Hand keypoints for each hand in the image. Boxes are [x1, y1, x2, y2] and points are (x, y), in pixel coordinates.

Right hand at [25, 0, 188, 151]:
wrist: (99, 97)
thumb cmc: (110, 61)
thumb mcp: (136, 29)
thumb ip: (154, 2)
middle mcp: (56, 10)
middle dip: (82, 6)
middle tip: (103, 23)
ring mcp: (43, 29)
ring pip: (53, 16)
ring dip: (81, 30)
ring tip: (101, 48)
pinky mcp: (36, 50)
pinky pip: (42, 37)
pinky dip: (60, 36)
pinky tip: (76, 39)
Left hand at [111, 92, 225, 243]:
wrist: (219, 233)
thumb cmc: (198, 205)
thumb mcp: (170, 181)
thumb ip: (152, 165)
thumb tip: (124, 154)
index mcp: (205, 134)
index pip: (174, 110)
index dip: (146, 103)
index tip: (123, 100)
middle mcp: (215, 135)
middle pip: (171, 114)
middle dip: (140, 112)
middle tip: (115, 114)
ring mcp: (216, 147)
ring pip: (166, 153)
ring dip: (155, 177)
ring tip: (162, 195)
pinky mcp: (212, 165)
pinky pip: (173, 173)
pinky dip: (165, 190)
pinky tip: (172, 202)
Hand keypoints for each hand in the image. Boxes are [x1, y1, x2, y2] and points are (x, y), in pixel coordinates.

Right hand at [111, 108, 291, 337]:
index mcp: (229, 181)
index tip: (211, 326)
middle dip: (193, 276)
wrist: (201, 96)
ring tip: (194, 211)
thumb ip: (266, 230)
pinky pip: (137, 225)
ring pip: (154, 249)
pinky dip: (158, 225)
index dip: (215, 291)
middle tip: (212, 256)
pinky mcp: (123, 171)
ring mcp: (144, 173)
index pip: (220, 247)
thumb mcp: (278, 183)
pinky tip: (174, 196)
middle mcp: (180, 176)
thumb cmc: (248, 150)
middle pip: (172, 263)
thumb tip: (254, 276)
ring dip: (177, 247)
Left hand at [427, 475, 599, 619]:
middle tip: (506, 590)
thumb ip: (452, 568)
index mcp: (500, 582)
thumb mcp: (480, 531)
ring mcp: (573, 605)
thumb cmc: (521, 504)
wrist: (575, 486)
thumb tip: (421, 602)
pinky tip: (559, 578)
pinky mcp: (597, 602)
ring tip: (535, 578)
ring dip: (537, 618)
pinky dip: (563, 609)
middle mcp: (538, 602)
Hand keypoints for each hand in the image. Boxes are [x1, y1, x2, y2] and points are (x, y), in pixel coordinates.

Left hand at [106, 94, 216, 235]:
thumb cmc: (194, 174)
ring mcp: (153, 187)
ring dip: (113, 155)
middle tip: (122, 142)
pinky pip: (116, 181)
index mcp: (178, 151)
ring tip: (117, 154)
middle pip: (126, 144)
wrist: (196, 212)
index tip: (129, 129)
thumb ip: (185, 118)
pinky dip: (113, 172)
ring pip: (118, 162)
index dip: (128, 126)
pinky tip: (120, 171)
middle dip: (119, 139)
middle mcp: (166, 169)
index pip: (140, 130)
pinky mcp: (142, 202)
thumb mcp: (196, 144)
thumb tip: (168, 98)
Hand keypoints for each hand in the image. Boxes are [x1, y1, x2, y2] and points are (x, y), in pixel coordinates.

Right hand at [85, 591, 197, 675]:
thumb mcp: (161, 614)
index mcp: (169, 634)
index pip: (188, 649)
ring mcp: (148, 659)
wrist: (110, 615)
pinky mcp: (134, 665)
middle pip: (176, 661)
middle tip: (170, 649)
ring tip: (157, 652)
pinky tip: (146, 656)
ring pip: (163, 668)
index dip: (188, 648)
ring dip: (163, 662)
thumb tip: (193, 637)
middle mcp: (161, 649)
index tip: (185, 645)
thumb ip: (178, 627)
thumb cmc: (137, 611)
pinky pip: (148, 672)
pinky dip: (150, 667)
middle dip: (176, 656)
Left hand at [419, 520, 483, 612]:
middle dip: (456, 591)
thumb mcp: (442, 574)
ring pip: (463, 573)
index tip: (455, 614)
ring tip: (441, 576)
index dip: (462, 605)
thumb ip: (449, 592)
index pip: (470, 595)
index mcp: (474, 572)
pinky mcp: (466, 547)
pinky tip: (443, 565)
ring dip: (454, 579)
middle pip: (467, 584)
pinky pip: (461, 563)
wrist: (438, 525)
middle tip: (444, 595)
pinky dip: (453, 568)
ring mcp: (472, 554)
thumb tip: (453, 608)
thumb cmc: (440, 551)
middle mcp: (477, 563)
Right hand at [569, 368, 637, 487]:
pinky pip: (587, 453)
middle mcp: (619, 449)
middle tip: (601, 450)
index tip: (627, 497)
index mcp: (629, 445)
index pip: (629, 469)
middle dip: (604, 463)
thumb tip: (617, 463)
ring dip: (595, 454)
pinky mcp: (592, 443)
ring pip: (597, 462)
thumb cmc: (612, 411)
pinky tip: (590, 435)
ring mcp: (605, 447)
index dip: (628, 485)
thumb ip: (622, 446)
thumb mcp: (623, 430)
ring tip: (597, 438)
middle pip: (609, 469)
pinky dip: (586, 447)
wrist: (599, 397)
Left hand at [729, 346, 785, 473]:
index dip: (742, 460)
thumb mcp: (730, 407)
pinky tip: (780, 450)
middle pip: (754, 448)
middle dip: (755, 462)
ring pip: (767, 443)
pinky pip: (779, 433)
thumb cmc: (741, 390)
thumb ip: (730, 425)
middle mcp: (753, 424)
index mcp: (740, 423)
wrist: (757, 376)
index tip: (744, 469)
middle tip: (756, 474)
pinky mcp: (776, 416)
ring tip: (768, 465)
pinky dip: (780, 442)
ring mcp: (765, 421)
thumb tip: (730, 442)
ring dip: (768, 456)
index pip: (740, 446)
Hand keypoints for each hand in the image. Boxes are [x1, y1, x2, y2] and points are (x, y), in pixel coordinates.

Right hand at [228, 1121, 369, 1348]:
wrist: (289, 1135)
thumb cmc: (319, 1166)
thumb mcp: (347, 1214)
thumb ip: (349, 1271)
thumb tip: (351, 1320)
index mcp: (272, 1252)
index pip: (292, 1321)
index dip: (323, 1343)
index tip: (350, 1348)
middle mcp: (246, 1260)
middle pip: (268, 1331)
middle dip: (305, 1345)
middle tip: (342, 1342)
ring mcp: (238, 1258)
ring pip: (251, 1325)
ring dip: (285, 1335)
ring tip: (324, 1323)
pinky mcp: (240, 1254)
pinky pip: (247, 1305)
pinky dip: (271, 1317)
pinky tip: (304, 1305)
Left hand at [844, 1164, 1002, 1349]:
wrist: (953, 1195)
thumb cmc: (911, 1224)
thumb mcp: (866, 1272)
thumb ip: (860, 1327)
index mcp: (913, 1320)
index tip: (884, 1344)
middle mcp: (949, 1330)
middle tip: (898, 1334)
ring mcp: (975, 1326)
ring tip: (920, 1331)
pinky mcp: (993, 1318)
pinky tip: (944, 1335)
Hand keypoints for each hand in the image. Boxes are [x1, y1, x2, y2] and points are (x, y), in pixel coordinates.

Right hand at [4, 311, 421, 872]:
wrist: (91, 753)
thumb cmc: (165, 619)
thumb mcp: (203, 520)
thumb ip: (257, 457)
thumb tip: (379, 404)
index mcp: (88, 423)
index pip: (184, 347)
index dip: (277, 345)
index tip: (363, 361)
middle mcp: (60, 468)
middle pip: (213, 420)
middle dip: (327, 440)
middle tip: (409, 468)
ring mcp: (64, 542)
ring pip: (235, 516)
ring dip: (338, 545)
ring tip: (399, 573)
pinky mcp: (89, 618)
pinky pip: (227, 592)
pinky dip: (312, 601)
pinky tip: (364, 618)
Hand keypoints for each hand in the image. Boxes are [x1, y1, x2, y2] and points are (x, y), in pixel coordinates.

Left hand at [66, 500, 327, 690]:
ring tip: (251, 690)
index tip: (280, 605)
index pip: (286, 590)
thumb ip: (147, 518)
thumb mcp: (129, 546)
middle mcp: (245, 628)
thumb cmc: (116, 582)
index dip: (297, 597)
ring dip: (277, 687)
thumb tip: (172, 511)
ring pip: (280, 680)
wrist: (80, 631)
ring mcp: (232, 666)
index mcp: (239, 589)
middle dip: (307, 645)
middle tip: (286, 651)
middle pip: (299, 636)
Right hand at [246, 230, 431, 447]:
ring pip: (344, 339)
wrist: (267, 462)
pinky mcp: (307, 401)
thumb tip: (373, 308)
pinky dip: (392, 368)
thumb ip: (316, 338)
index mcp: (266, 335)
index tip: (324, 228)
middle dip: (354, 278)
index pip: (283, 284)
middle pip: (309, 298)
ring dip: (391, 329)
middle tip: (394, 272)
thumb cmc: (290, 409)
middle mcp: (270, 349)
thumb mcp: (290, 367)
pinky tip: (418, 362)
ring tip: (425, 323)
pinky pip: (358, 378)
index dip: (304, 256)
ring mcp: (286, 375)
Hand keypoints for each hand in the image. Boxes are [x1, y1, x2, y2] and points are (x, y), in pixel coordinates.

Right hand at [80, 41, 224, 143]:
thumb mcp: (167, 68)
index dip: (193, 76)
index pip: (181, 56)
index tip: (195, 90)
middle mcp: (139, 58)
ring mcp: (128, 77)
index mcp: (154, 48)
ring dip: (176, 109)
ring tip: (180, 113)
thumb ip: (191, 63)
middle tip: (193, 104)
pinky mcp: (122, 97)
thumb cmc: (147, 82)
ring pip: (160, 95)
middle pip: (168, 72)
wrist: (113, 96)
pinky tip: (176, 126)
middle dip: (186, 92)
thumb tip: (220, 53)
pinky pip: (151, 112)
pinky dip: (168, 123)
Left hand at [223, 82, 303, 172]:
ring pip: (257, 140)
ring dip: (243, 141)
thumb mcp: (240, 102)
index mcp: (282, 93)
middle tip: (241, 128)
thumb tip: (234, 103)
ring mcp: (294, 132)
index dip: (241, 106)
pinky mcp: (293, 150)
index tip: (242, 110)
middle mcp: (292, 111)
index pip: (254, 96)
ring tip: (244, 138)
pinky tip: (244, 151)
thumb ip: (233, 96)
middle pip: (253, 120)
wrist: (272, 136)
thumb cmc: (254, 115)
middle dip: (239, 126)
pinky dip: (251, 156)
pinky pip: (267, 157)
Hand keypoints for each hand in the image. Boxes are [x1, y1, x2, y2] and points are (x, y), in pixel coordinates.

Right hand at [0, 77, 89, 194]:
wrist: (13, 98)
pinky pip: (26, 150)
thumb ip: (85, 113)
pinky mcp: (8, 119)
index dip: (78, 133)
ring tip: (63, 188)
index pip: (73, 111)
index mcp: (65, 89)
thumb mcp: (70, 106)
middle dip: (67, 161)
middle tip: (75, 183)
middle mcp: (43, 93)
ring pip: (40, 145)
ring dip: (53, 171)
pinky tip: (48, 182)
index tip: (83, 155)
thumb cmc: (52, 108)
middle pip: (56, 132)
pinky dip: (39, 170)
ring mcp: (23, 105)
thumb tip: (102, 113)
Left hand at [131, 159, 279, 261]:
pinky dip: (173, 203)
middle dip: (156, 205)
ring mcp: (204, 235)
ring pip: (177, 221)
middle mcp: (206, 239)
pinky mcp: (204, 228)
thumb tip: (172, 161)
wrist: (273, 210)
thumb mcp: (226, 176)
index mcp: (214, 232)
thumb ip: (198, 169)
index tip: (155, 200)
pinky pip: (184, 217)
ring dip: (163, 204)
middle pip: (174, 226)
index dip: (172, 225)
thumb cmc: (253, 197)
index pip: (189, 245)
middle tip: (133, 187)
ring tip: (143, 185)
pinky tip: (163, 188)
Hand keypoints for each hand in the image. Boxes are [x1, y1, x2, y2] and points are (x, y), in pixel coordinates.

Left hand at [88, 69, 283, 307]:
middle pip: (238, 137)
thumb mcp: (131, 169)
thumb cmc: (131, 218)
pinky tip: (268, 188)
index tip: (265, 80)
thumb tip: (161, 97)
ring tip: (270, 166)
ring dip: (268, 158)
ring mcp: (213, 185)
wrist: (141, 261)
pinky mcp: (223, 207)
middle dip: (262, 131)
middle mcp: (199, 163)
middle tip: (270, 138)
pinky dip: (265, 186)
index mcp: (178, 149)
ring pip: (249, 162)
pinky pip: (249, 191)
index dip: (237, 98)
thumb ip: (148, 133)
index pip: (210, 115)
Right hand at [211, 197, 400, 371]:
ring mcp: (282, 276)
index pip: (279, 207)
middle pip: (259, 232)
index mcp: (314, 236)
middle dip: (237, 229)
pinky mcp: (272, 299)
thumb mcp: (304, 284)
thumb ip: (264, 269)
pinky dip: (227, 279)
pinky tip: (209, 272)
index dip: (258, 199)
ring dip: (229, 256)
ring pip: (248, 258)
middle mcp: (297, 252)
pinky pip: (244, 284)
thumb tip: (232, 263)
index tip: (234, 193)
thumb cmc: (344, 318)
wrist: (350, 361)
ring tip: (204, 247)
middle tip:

» Task brief
Filter the listing above, keeping only the lines with "Left".

» Problem solution
Left hand at [111, 92, 225, 243]:
Left hand at [427, 475, 599, 619]:
Left hand at [106, 94, 216, 235]:
Left hand at [419, 520, 483, 612]:
Left hand at [729, 346, 785, 473]:
Left hand at [844, 1164, 1002, 1349]:
Left hand at [66, 500, 327, 690]:
Left hand at [223, 82, 303, 172]:
Left hand at [131, 159, 279, 261]:
Left hand at [88, 69, 283, 307]:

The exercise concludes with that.